Tratar a si mesma com gentileza e permitir-se ser cuidada durante o puerpério pode ser determinante para o resto da sua vida. É o que diz uma corrente da filosofia oriental e da acupuntura chinesa. Viver esse período com calma e se entregar de corpo e alma é fundamental para fortalecer a mulher que você se torna com a maternidade

Mês de ouro. É assim que a medicina chinesa denomina o pós-parto. De acordo com essa filosofia, a mãe deve ser cuidada – tradicionalmente, pelas mulheres mais velhas – com tanta atenção e delicadeza quanto o recém-nascido. Ao longo das primeiras semanas que sucedem a chegada do bebê, o foco deve ser o bem-estar e a “cura” dela, que também renasceu para o mundo. Para os orientais, priorizar a recuperação gentil não é egoísmo, mas uma atitude vital para a sobrevivência da mulher e do bebê. Bem diferente do que acontece no mundo ocidental, onde somos estimulados o tempo inteiro pelas vidas perfeitas exibidas nas redes sociais. Ao rolar as telas, tudo o que se vê é uma volta expressa à “vida normal”, ao trabalho, à casa impecável e às medidas do corpo que cabiam no jeans antes da gravidez.

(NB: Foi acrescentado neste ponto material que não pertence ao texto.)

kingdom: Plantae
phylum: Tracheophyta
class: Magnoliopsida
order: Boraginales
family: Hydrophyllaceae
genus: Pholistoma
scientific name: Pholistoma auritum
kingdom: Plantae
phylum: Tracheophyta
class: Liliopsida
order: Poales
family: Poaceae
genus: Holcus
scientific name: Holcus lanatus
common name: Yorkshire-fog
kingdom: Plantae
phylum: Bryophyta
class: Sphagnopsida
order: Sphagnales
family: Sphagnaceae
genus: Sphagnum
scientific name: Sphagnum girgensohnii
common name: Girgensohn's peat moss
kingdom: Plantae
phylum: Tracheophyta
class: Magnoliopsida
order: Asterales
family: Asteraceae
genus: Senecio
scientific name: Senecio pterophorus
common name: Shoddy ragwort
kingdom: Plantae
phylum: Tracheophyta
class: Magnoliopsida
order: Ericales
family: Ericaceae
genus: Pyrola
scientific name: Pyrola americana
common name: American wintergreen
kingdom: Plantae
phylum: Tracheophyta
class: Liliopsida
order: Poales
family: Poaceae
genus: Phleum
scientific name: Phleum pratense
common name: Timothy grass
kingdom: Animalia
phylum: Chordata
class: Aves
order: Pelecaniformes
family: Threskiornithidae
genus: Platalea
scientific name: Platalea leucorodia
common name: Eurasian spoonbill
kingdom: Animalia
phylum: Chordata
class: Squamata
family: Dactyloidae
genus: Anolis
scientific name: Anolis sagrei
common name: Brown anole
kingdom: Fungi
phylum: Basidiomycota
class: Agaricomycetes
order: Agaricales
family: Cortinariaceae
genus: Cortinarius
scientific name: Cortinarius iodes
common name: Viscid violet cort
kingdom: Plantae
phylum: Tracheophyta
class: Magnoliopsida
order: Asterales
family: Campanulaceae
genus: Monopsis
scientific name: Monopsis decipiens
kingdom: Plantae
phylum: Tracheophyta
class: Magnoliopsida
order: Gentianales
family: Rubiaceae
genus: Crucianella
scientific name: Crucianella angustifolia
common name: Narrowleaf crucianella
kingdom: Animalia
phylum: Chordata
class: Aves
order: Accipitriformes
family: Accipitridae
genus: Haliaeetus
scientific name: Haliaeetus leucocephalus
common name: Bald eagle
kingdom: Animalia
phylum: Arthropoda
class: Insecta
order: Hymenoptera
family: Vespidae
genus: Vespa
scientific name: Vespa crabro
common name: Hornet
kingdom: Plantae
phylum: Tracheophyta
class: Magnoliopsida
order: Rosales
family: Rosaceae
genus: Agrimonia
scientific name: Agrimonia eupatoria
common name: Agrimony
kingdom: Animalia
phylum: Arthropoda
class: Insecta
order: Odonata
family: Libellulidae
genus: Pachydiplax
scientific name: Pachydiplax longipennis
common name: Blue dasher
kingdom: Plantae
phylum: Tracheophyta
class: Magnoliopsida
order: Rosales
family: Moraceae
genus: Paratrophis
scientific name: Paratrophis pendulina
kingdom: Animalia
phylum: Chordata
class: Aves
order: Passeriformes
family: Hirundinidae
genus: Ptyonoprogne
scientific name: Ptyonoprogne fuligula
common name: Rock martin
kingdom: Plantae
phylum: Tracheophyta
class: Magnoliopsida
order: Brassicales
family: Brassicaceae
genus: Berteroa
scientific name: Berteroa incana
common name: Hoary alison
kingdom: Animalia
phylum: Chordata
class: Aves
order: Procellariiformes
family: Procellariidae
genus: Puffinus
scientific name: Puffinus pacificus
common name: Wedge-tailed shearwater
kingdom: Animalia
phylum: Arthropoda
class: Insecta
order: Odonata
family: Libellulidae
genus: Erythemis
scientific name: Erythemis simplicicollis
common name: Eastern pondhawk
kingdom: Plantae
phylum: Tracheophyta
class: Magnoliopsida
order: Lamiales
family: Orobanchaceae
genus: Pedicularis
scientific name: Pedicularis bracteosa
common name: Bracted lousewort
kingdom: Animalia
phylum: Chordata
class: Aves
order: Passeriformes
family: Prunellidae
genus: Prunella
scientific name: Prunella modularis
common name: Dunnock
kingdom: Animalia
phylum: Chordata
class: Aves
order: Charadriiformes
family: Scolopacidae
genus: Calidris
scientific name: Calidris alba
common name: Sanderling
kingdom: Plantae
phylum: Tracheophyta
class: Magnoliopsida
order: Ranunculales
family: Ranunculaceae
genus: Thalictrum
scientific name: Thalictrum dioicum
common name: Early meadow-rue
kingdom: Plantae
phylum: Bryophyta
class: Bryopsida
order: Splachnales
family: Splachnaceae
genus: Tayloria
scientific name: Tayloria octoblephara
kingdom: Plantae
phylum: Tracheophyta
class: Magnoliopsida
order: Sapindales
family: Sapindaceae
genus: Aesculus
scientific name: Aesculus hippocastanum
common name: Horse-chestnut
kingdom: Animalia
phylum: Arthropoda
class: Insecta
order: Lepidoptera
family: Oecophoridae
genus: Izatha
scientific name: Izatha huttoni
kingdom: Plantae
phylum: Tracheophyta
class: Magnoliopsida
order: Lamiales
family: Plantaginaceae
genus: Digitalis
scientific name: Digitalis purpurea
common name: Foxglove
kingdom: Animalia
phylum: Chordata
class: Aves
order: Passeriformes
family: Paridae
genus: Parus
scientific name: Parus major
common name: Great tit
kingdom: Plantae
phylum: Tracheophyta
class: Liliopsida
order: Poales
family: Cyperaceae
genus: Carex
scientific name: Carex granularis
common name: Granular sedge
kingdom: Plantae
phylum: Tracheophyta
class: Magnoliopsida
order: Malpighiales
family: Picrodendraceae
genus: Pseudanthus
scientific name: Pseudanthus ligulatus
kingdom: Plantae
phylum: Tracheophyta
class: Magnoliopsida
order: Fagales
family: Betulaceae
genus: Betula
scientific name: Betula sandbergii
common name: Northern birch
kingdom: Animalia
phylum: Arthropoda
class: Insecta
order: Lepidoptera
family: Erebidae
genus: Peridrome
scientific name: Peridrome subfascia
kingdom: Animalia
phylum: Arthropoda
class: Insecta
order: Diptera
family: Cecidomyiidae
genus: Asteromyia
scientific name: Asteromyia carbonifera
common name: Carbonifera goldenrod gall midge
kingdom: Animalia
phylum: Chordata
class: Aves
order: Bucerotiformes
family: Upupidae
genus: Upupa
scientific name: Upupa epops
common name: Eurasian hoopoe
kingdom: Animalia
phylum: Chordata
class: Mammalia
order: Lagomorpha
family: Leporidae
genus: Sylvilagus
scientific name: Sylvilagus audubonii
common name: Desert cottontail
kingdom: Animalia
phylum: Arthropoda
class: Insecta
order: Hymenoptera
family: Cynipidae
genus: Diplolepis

Uma das propagadoras dessa forma de ver o puerpério para o Ocidente é a acupunturista Jenny Allison, da Nova Zelândia, especialista em medicina chinesa e professora. Ela é autora do livro Golden month: caring for the world’s mother after childbirth (em tradução livre, “Mês dourado: cuidando das mães do mundo depois do parto”, ainda sem previsão de lançamento no Brasil). “Quando outras pessoas assumem os cuidados com a mãe, ela tem uma sensação de bem-estar e orgulho de si mesma. A recuperação será mais fácil, o vínculo com o bebê será mais forte, ela produzirá mais leite e se sentirá capaz de fazer os ajustes necessários em sua maternidade. Uma pessoa estressada, deprimida ou exausta é, em vários graus, uma mãe ausente do ponto de vista do bebê”, explica a escritora, em entrevista exclusiva à CRESCER. 

1 MÊS, 2 MESES… OU 12!
Apesar de o nome ser golden month ou “mês dourado”, a quarentena ou resguardo – ou seja lá como preferir chamar essa travessia que se estende até a compreensão de quem você se torna depois de uma gestação – pode levar um tempo diferente de acordo com quem a vive. Em geral, a parte mais densa dura de quatro a seis semanas, segundo Jenny, mas cada história é única. Aliás, limite de tempo é o que menos faz sentido durante esse processo. “O que define é a fusão entre mãe e bebê, e o fim ocorre quando ela consegue se distanciar com calma e tranquilidade. Há uma cobrança social para que a mulher saia rápido desse lugar, mas o ideal é que aconteça quando ela se sentir pronta”, explica a doula pós-parto Priscila Castanho, fundadora do grupo de apoio a mães no puerpério Abraço Materno (SP). Sim, a necessidade de suporte é tão real e está tão esquecida em nossa cultura que existem profissionais especializadas nesse tipo de apoio. 

Segundo a medicina chinesa, a vida feminina tem três oportunidades de ouro. Além do puerpério, há a chegada da menstruação e a menopausa, todas, portanto, ligadas ao ciclo de fertilidade. “A do pós-parto, no entanto, é considerada de longe a mais poderosa delas”, diz a acupunturista. “Você pode usar esse tempo não apenas para se recuperar do parto, mas também para resolver antigas doenças e traumas e, dessa forma, aprimorar sua saúde futura”, completa Jenny.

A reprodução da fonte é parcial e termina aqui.